(Beginning of Available records)

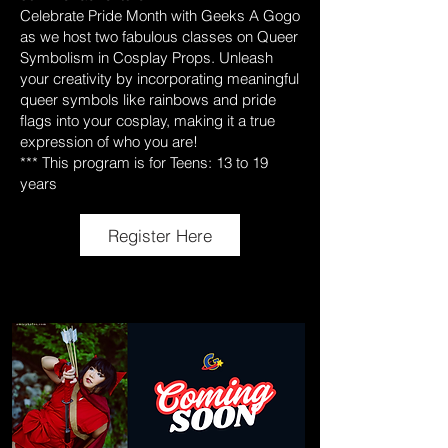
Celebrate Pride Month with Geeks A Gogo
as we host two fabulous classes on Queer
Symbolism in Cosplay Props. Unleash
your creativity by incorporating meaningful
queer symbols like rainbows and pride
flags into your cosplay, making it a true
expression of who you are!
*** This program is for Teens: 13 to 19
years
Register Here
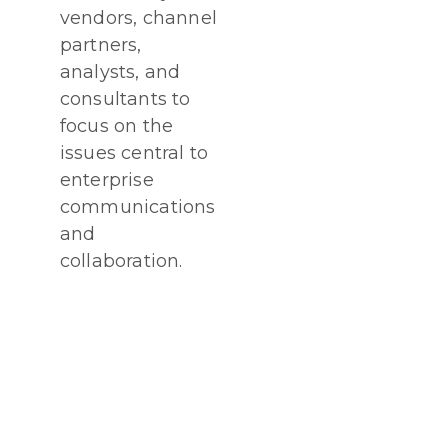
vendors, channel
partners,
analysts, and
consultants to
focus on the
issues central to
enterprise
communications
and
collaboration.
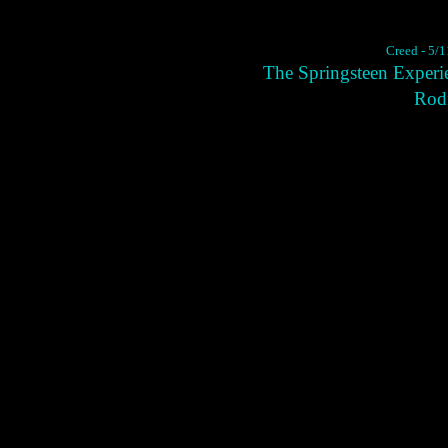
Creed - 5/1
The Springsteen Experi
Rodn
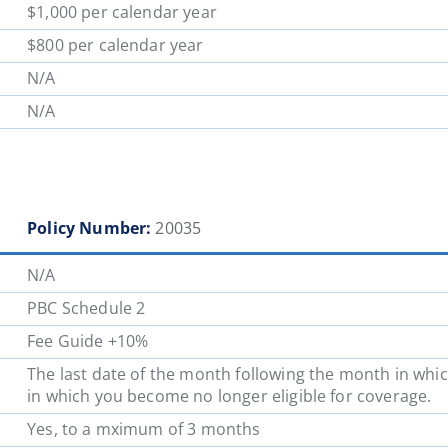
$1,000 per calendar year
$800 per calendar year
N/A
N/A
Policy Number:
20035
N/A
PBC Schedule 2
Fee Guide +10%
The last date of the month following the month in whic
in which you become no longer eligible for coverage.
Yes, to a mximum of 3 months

(End of Available records)
(Beginning of Available records)

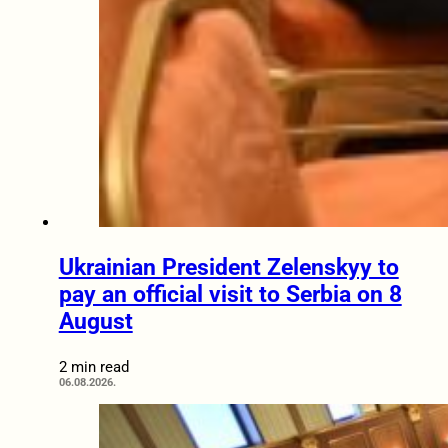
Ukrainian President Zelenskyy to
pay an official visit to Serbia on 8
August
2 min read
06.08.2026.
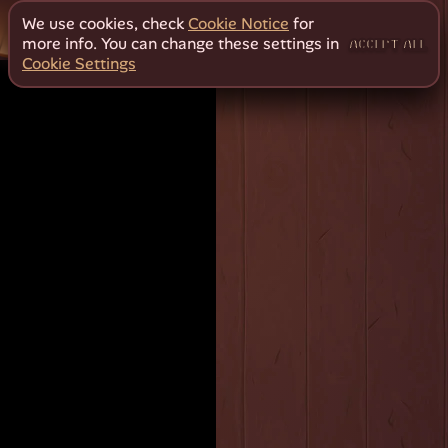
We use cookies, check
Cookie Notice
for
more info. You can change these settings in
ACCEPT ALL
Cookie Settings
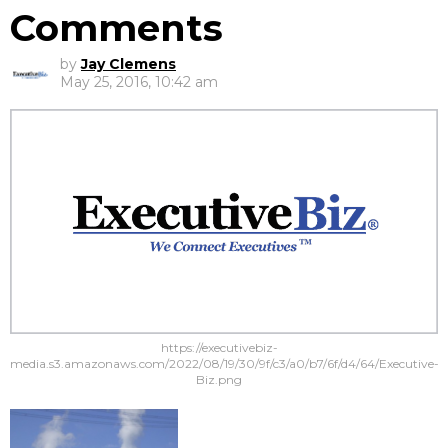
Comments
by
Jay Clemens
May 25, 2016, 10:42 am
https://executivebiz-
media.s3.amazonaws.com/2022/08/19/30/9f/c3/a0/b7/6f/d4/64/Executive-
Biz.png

(End of Available records)

About this task: Collect every row above that contains the word "your", matching its case exactly.

Solution to the problem:
your creativity by incorporating meaningful
flags into your cosplay, making it a true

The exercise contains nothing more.